◆ **Testo**:
§ §

Matthias & Maxime
di Xavier Dolan
con Xavier Dolan, Gabriel D'Almedia
Canada, 2020
genere, drammatico
durata, 119'
Il cinema di XavierDolan è sempre autobiografico ma talvolta lo è di più di altre per il suo essere invaso da sentimenti e stati d’animo che sono la trasposizione di questioni contingenti. MatthiasMaxime ne è la conferma in virtù del suo prefigurarsi come il tentativo di ricucire lo strappo seguito alla tormentata lavorazione di La mia vita con John F. Donovan, film che nelle intenzioni del regista doveva segnare l’inizio di una nuova fase di carriera e il principio di un nuovo corso lavorativo. Girato in lingua inglese e prodotto nel contesto e secondo le regole dell’apparato hollywoodiano, il primo lungometraggio in terra americana si è però rivelato un flop di tali proporzioni da indurre il regista a ritornare sui propri passi.0
Da cui Matthias & Maxime, ovvero la restaurazione del primo cinema di Dolan, quello nel quale era lui per primo protagonista in veste di attore davanti alla mdp e in cui il budget ridotto e la freschezza di volti e corpi esenti dai condizionamenti dello star system diventavano il viatico di una libertà artistica qui confermata dalla leggerezza dell’assunto. Matthias & Maxime ruota infatti attorno a un bacio rubato, quello che i due amici si danno in veste di attori di un film amatoriale e che da lì in poi assurge a motivo della messa in discussione delle rispettive esistenze.0
Se l’orizzonte temporale entro il quale si svolge la vicenda sono le giornate che separano Maxime dal giorno della partenza per l’Australia dove il ragazzo ha intenzione di trasferirsi e se ancora le vicissitudini scaturite dall’avvicinarsi della data fatidica altro non sono che il risultato delle schermaglie con cui Maxime e i suoi amici esorcizzano l’imminente separazione, allora si può dire che Matthias & Maxime ragioni soprattutto sull’importanza delle proprie radici e sulla necessità di rimanervi il più possibile ancorati. Magari, tornando a casa, come ha fatto Dolan, anche nella riproposizione di situazioni e tematiche da sempre al centro della sua poetica. E dunque riflettendo sull’amore e le sue pene, su amicizia e identità sessuale per non dire dei rapporti famigliari, come al solito tanto imprescindibili quanti tormentati.
Nel farlo Dolan si affida a una regia più concreta di altre occasioni, lasciando che siano espedienti tutto sommato semplici a sottolineare lo stato d’animo del film. Parliamo per esempio delle accelerazioni del numero dei frame volte a sottolineare l’esuberanza giovanile e il tumulto degli affetti e ancora di certi stacchi di montaggio, anticipati rispetto alla fine della sequenza apposta per sottolineare le reticenze e i non detti di una verità, quella che Matthias e Maxime faticano a confessarsi.

§ §

◆ **Consegna**:
Indica se ciascuna affermazione concorda con la recensione di Matthias & Maxime, rispondendo sì o no e citando le parole decisive: (a) La mia vita con John F. Donovan è stato girato in lingua inglese; (b) Maxime intende trasferirsi in Canada; (c) in questo film Dolan adotta una regia più concreta rispetto ad altre occasioni. I record non servono per svolgere l'esercizio.

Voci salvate
§ §

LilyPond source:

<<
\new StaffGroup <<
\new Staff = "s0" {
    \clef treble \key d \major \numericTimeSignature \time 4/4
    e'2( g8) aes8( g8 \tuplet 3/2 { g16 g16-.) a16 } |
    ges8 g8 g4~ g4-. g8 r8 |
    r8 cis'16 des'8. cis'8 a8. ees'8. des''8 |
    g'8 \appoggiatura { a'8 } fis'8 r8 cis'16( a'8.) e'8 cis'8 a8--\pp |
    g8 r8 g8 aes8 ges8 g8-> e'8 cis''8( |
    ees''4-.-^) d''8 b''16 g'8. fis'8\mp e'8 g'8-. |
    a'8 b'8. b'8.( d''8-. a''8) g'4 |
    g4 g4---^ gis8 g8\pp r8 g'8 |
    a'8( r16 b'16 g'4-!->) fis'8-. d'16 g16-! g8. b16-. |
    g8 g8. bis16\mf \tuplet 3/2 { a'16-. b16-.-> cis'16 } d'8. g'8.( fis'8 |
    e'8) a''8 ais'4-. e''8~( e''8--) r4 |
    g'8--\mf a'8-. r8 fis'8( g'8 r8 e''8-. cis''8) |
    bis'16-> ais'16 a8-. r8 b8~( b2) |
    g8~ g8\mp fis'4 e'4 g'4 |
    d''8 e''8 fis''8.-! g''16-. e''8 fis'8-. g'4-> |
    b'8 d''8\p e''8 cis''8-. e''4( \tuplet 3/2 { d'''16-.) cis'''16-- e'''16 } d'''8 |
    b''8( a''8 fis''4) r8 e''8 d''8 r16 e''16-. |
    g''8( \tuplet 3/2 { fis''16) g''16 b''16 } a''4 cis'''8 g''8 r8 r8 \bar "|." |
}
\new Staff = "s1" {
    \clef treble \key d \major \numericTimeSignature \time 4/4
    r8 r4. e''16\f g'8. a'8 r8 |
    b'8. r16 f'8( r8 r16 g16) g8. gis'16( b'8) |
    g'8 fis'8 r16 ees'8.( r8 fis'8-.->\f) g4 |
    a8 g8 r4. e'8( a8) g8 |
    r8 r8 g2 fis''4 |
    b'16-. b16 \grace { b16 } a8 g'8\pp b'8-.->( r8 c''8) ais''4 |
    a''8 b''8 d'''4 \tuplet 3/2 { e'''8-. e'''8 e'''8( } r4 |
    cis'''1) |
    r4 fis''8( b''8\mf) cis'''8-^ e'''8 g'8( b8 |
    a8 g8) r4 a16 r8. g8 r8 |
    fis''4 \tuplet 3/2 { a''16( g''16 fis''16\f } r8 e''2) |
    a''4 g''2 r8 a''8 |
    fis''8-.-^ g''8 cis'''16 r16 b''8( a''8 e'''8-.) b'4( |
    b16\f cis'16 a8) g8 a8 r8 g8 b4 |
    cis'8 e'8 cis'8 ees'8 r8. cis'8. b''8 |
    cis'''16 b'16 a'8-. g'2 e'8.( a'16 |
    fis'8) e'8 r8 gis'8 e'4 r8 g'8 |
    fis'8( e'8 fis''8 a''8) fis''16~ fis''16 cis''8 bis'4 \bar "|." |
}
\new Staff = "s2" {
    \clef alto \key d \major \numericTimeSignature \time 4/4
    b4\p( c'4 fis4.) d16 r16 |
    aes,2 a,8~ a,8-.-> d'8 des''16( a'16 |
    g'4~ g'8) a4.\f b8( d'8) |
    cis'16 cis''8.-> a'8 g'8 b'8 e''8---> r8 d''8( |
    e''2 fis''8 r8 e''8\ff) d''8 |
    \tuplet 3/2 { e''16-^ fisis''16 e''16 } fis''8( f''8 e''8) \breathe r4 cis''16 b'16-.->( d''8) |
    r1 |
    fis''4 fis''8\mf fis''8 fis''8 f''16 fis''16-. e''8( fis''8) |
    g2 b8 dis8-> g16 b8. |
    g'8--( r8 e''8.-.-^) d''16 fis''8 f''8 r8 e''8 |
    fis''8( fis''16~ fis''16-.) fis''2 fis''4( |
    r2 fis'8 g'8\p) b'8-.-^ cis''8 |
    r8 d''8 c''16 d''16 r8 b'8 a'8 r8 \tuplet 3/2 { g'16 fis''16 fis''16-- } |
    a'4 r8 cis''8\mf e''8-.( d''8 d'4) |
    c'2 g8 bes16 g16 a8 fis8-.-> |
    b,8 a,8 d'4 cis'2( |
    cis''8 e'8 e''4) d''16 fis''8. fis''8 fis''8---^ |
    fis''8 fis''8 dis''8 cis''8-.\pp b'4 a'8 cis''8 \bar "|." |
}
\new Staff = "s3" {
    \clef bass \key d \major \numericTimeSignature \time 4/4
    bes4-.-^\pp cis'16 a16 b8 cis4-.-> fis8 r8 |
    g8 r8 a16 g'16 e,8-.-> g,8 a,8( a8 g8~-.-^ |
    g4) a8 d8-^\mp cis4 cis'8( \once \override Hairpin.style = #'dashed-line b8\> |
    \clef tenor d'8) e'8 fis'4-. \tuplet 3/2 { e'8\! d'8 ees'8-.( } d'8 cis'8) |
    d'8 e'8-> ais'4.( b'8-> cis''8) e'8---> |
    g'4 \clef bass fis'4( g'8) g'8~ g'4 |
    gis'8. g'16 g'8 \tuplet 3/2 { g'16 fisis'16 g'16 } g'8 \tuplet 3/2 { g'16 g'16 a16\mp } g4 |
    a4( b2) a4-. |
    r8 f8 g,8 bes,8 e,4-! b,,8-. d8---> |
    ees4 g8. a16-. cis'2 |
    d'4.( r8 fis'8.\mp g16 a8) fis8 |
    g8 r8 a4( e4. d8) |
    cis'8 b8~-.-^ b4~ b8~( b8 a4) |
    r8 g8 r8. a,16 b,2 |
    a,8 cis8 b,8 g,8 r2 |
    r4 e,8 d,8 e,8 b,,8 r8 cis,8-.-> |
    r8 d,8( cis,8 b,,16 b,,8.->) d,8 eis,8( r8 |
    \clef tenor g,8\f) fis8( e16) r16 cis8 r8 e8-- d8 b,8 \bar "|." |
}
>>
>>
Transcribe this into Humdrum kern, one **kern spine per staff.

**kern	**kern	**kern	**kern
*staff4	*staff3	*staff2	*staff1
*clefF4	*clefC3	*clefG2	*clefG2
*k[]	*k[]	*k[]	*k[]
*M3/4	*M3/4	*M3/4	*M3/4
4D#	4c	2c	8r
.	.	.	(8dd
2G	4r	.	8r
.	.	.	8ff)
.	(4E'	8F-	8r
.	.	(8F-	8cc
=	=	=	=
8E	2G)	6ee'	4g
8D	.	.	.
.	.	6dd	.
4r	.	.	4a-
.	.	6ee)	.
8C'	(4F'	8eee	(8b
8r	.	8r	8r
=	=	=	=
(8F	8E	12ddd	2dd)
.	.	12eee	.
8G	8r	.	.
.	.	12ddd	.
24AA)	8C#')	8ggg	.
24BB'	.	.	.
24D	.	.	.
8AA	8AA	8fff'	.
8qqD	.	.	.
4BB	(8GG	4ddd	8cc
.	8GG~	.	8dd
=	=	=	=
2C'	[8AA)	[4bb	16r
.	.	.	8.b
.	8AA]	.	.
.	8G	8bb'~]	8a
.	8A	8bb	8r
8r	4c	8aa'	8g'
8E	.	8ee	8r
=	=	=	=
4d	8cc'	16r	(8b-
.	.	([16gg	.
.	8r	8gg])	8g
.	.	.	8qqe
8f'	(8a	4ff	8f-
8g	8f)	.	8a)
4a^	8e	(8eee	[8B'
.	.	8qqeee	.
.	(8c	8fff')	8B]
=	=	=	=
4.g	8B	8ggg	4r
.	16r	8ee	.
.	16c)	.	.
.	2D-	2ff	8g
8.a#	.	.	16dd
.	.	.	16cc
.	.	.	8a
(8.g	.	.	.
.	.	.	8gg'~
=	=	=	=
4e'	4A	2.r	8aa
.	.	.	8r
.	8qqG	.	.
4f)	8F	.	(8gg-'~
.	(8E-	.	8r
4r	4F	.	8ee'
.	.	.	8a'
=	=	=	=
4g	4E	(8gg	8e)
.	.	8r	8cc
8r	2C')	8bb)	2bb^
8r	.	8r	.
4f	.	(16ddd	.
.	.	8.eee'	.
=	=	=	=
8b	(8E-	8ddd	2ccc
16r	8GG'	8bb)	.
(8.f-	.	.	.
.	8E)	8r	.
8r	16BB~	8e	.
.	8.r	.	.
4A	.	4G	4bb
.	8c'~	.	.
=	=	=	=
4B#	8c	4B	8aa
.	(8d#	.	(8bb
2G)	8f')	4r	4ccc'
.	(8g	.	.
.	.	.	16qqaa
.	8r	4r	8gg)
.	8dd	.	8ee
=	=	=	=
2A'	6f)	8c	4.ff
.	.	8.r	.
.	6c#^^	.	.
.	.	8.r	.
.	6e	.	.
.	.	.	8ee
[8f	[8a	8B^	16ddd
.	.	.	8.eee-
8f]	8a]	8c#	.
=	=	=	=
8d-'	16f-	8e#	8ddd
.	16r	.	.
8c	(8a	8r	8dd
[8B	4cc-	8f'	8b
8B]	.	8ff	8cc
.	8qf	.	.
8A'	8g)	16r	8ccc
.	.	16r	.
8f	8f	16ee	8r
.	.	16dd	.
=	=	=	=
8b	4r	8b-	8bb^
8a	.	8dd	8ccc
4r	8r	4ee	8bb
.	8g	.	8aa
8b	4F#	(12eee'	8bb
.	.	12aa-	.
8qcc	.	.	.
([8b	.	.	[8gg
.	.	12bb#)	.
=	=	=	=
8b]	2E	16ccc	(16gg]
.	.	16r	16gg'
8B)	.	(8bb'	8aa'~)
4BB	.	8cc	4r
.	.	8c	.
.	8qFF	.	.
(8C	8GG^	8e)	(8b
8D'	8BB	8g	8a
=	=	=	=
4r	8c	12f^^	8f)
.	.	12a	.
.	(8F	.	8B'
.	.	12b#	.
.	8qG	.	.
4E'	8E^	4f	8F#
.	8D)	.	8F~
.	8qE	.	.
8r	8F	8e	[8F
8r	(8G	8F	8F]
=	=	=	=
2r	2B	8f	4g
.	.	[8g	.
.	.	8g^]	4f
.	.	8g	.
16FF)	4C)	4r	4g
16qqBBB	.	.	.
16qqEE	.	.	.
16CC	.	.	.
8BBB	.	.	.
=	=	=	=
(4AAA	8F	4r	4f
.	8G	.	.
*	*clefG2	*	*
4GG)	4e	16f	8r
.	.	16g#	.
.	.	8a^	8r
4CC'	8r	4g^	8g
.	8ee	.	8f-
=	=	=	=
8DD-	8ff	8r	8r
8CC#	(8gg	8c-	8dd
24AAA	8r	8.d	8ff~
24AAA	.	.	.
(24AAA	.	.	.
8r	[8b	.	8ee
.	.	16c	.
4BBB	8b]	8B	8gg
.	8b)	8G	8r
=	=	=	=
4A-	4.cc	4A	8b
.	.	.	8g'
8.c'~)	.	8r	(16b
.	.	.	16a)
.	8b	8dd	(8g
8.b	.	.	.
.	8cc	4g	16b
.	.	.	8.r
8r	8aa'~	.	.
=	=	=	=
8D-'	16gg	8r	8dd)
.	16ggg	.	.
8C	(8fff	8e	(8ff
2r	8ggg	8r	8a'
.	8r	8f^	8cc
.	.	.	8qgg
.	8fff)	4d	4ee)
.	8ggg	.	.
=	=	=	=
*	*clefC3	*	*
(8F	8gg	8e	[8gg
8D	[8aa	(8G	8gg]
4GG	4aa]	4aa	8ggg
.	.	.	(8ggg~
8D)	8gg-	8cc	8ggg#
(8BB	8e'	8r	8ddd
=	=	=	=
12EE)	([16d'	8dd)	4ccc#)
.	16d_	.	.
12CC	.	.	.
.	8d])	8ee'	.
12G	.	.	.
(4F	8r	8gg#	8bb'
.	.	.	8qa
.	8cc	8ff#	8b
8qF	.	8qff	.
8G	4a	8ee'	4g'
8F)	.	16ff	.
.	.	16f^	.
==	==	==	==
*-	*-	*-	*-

§ §

◆ **Risposta**:
(a) Sì: "Girato in lingua inglese e prodotto nel contesto e secondo le regole dell’apparato hollywoodiano".
(b) No: "la partenza per l’Australia dove il ragazzo ha intenzione di trasferirsi".
(c) Sì: "Dolan si affida a una regia più concreta di altre occasioni".